Cultural traditions that give the impression of State-endorsement of religion, such as the prayer before the start of each Dáil session, should be ditched according to Ronan McCrea, a law lecturer at University College London. Writing in The Irish Times he says that while such traditions might be mere cultural symbols, migrants from abroad might not understand that and mistake them for actual State endorsement of a particular religion.

“The problem with the European arrangements [favouring certain religious symbols] is that they rely to a large degree on insider knowledge that allows people to distinguish between the situation on paper and the actual situation. . . If one comes from a society where politics and religion are deeply intertwined, prayers in parliament may appear to be much more than a cultural symbol.”

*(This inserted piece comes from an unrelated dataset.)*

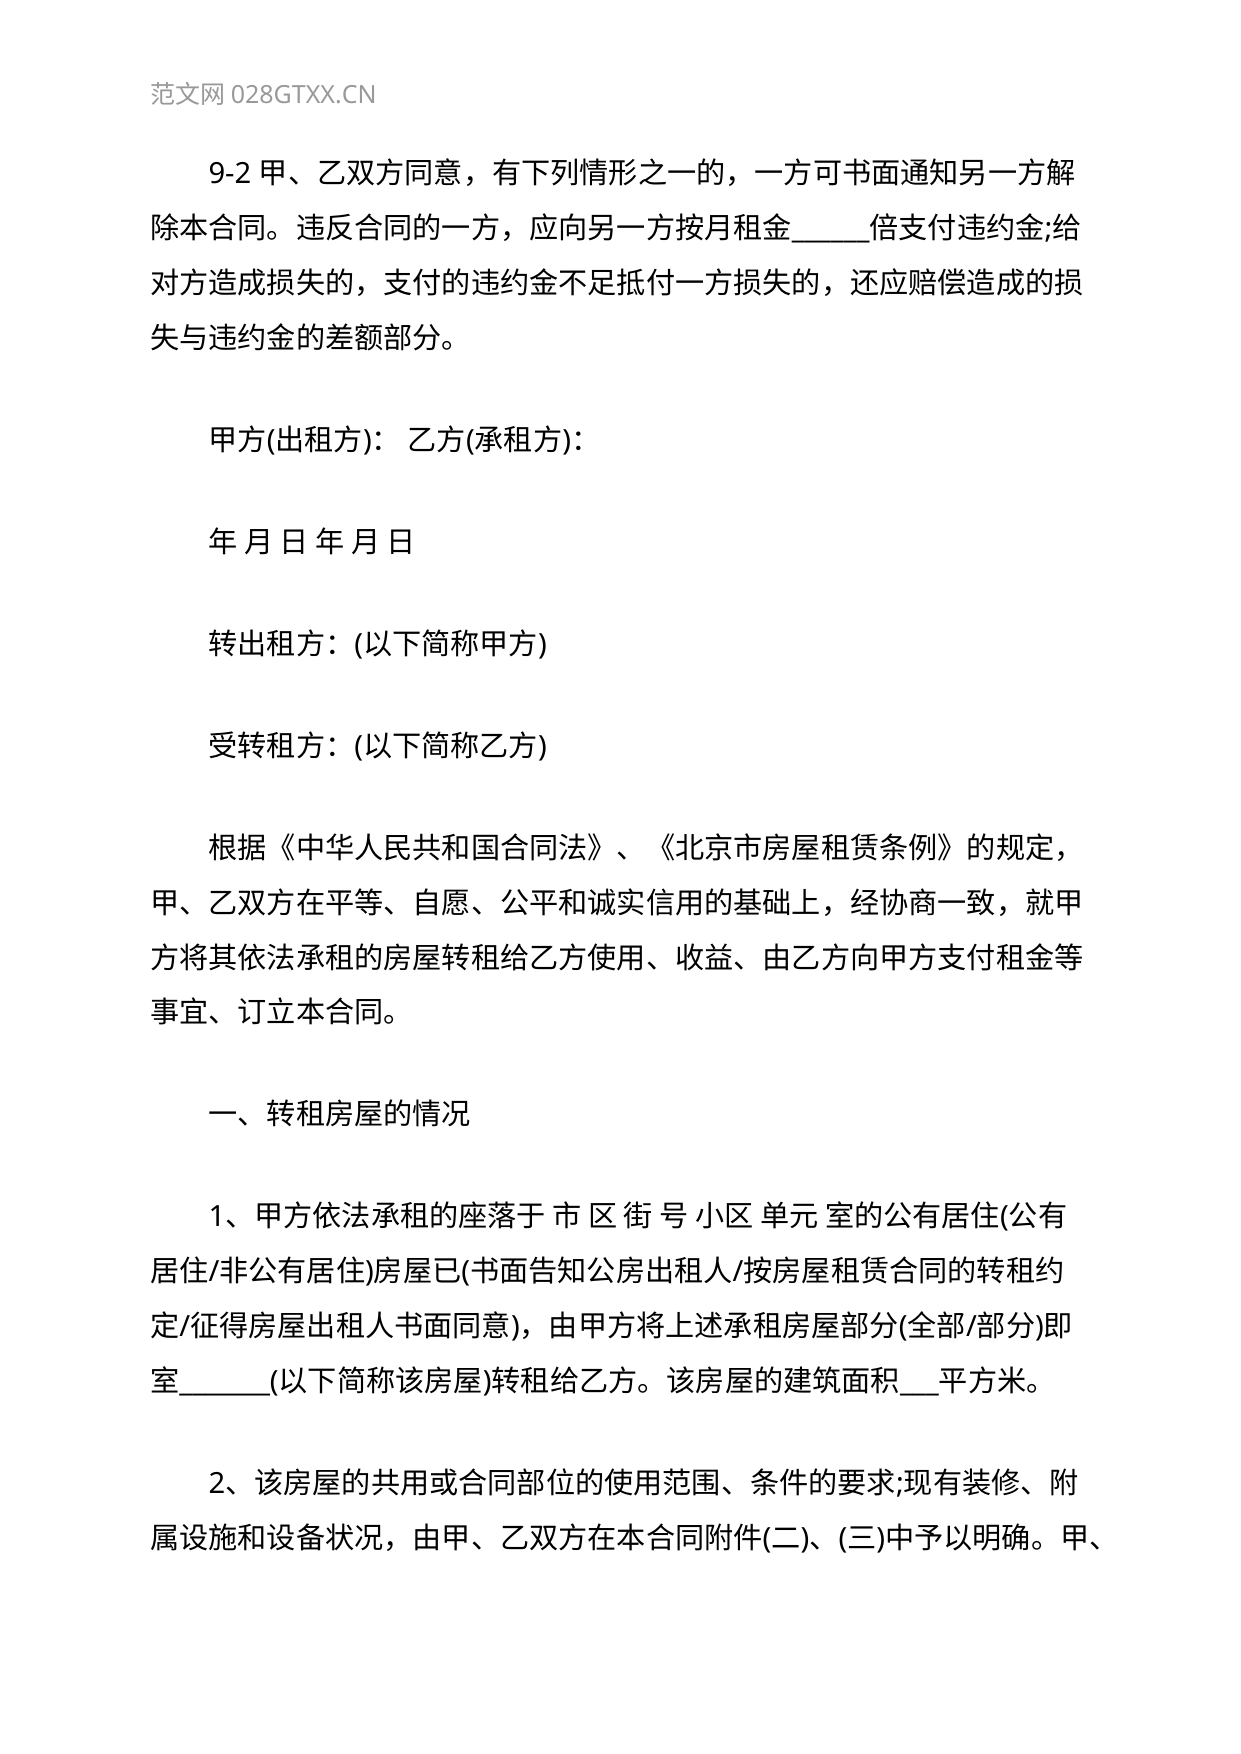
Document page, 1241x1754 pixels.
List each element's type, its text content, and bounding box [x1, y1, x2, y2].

He added: “This divide between symbolic religiosity and substantive secular politics leaves European societies open to allegations of hypocrisy when they ask migrants from areas of the world with more muscular religion to accept that religion and politics are separate and that religiously controversial ideas such as free speech on religion and gay rights must be accepted.”

Specifically, he believes the prayer at the start of each Dáil session to be particularly problematic: “It is hard to see a prayer that involves a wish that “Christ Our Lord” will guide parliamentarians’ work as a mere cultural symbol.” He concludes: “If we wish migrants to this country to feel at home and to accept a division between religion and politics that may be challenging for them, it is important that the majority appear to honour those commitments too.”